Structure — the hypergraph

A hypergraph (in the sense of Barkeshli–Douglas–Freedman) is directed, ordered, coloured, and acyclic. Each property captures one feature of the Calculus of Inductive Constructions — together they form a faithful combinatorial shadow of a CIC proof term.

The four properties

Let $H = (V, E)$ be a hypergraph with vertex set $V$ and hyperedge set $E$ . Each hyperedge $e \in E$ is equipped with an ordered list of input vertices $\mathrm{in}(e) = (u_1, \dots, u_k)$ , an ordered list of output vertices $\mathrm{out}(e) = (v_1, \dots, v_m)$ , and a colour $c(e) \in C$ .

(D) Directed. Inputs and outputs are disjoint: $\mathrm{in}(e) \cap \mathrm{out}(e) = \varnothing$ . The hyperedge points from inputs to outputs.
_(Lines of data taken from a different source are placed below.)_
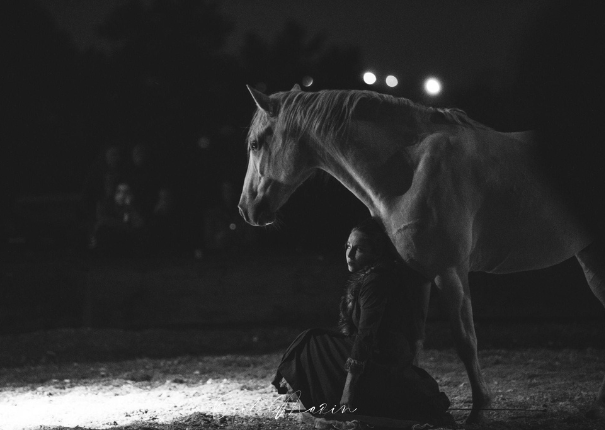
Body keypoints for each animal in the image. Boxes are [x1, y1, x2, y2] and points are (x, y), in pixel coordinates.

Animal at [236, 85, 604, 424]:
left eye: (256, 144)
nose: (245, 209)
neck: (413, 168)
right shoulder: (417, 275)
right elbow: (415, 341)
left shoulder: (449, 272)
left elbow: (466, 342)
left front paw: (478, 411)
(O) Ordered. Both input and output lists are ordered (not just sets). The same vertex appearing at position $i$ vs $j$ of an edge's inputs is a different incidence.

(C) Coloured. Every edge carries a label $c(e) \in C$ . In our case $C = \mathtt{ExprColor}$ — the 12 Lean.Expr constructor kinds (app, lam, forallE, …).

(A) Acyclic. The vertex relation " $u$ is an input of an edge whose output is $v$ " generates no cycle. Equivalently, there is a rank function $r : V \to \mathbb{N}$ strictly increasing along this relation.

Why these four are the right axioms

Each property corresponds to a structural feature of CIC that any faithful encoding must preserve:

Property	CIC feature it captures
Directed	inference rules are from premises to a conclusion
Ordered	the $i$ -th argument of an application is not the $j$ -th
Coloured	$\mathtt{app}$ is not $\mathtt{lam}$ is not $\mathtt{forallE}$
Acyclic	subterms strictly decrease in rank during elaboration

Drop any one and the encoding stops being a function of the proof term. Add anything else and you start encoding heuristic information that doesn't live in the syntax.

`Lean.Expr → Hypergraph`

The translation is deterministic and total. It lives in ProofAtlas/Mapping/Expr.lean:

def Lean.Expr.toHypergraph (e : Expr) :
    Hypergraph (Fin (countSubterms e)) ExprColor

It walks $e$ in DFS pre-order:

Vertices = subterm occurrences. Index in $\mathrm{Fin}\,n$ where $n = \mathrm{countSubterms}(e)$ .
Hyperedges = compound subterms (app, lam, forallE, letE, mdata, proj).
For each compound: inputs = ordered children, output = the compound itself, colour = constructor kind.

Acyclicity is discharged via the rank $r(v) = \mathrm{countSubterms}(e) - v.\mathrm{val}$ . Children sit at strictly larger DFS positions than their parent, so the input → output direction always decreases the index, which strictly increases the rank.

Connectedness is discharged by symmetric closure: every non-root vertex has a parent at a strictly smaller DFS index, so iterating the parent relation reaches vertex 0.

Hypergraph, not graph — why

A binary edge captures " $u$ depends on $v$ " but cannot record that both $u$ and $w$ jointly produce $v$ . In CIC the app f a node collapses both f and a into one output; flattening to a graph would erase that the output was produced by a 2-arity rule. Hyperedges keep the arity intact.

For visualisation purposes the bipartite expansion (subterm vertices as circles, hyperedge nodes as colour-coded rectangles) is exactly the one rendered by #atlas.graph.

When multiple declarations are profiled together (e.g. #atlas.resistance A B), every reference to the same .const Name maps to a single shared vertex via a HashMap Lean.Name Nat. Two proofs that both mention Nat end up in the same connected component — the metric layer can then ask "how far apart are they through the shared vocabulary?".

Try it

→ #atlas.graph renders any declaration's hypergraph in the Lean InfoView.

References

[BDF26] §3 — definition of hypergraphs.